### Records to process
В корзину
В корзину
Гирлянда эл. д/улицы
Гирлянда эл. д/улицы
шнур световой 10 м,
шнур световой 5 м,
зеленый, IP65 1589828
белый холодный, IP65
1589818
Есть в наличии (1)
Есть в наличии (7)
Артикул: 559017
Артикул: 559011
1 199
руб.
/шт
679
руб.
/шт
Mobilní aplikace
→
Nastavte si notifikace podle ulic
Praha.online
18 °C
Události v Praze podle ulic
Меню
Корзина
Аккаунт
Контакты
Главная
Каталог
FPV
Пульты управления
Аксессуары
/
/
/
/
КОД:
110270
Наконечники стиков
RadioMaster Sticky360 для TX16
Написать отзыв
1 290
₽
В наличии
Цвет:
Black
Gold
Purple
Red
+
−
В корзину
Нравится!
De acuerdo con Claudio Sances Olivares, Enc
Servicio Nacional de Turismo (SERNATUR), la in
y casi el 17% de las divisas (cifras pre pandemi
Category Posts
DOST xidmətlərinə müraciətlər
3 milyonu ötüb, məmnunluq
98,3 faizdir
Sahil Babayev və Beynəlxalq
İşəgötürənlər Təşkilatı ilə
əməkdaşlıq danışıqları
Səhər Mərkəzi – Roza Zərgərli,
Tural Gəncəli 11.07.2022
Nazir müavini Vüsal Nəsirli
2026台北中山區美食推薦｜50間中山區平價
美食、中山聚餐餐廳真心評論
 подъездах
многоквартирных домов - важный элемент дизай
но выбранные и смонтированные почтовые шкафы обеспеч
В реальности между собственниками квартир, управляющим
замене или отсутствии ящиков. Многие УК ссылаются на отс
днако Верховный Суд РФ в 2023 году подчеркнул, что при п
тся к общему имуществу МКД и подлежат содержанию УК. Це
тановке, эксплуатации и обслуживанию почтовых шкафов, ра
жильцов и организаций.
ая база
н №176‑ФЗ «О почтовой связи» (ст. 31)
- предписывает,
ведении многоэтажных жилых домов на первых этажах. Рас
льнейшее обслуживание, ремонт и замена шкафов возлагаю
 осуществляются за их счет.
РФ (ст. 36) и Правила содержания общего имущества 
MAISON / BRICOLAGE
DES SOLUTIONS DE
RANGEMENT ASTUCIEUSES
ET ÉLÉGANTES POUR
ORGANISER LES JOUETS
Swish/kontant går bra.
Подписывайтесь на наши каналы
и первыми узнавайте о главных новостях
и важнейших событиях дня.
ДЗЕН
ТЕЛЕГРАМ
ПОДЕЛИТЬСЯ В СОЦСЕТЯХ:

### What the task requires
Reproduce every line of the data above word for word, in the same order.

### Response box
В корзину
В корзину
Гирлянда эл. д/улицы
Гирлянда эл. д/улицы
шнур световой 10 м,
шнур световой 5 м,
зеленый, IP65 1589828
белый холодный, IP65
1589818
Есть в наличии (1)
Есть в наличии (7)
Артикул: 559017
Артикул: 559011
1 199
руб.
/шт
679
руб.
/шт
Mobilní aplikace
→
Nastavte si notifikace podle ulic
Praha.online
18 °C
Události v Praze podle ulic
Меню
Корзина
Аккаунт
Контакты
Главная
Каталог
FPV
Пульты управления
Аксессуары
/
/
/
/
КОД:
110270
Наконечники стиков
RadioMaster Sticky360 для TX16
Написать отзыв
1 290
₽
В наличии
Цвет:
Black
Gold
Purple
Red
+
−
В корзину
Нравится!
De acuerdo con Claudio Sances Olivares, Enc
Servicio Nacional de Turismo (SERNATUR), la in
y casi el 17% de las divisas (cifras pre pandemi
Category Posts
DOST xidmətlərinə müraciətlər
3 milyonu ötüb, məmnunluq
98,3 faizdir
Sahil Babayev və Beynəlxalq
İşəgötürənlər Təşkilatı ilə
əməkdaşlıq danışıqları
Səhər Mərkəzi – Roza Zərgərli,
Tural Gəncəli 11.07.2022
Nazir müavini Vüsal Nəsirli
2026台北中山區美食推薦｜50間中山區平價
美食、中山聚餐餐廳真心評論
 подъездах
многоквартирных домов - важный элемент дизай
но выбранные и смонтированные почтовые шкафы обеспеч
В реальности между собственниками квартир, управляющим
замене или отсутствии ящиков. Многие УК ссылаются на отс
днако Верховный Суд РФ в 2023 году подчеркнул, что при п
тся к общему имуществу МКД и подлежат содержанию УК. Це
тановке, эксплуатации и обслуживанию почтовых шкафов, ра
жильцов и организаций.
ая база
н №176‑ФЗ «О почтовой связи» (ст. 31)
- предписывает,
ведении многоэтажных жилых домов на первых этажах. Рас
льнейшее обслуживание, ремонт и замена шкафов возлагаю
 осуществляются за их счет.
РФ (ст. 36) и Правила содержания общего имущества 
MAISON / BRICOLAGE
DES SOLUTIONS DE
RANGEMENT ASTUCIEUSES
ET ÉLÉGANTES POUR
ORGANISER LES JOUETS
Swish/kontant går bra.
Подписывайтесь на наши каналы
и первыми узнавайте о главных новостях
и важнейших событиях дня.
ДЗЕН
ТЕЛЕГРАМ
ПОДЕЛИТЬСЯ В СОЦСЕТЯХ:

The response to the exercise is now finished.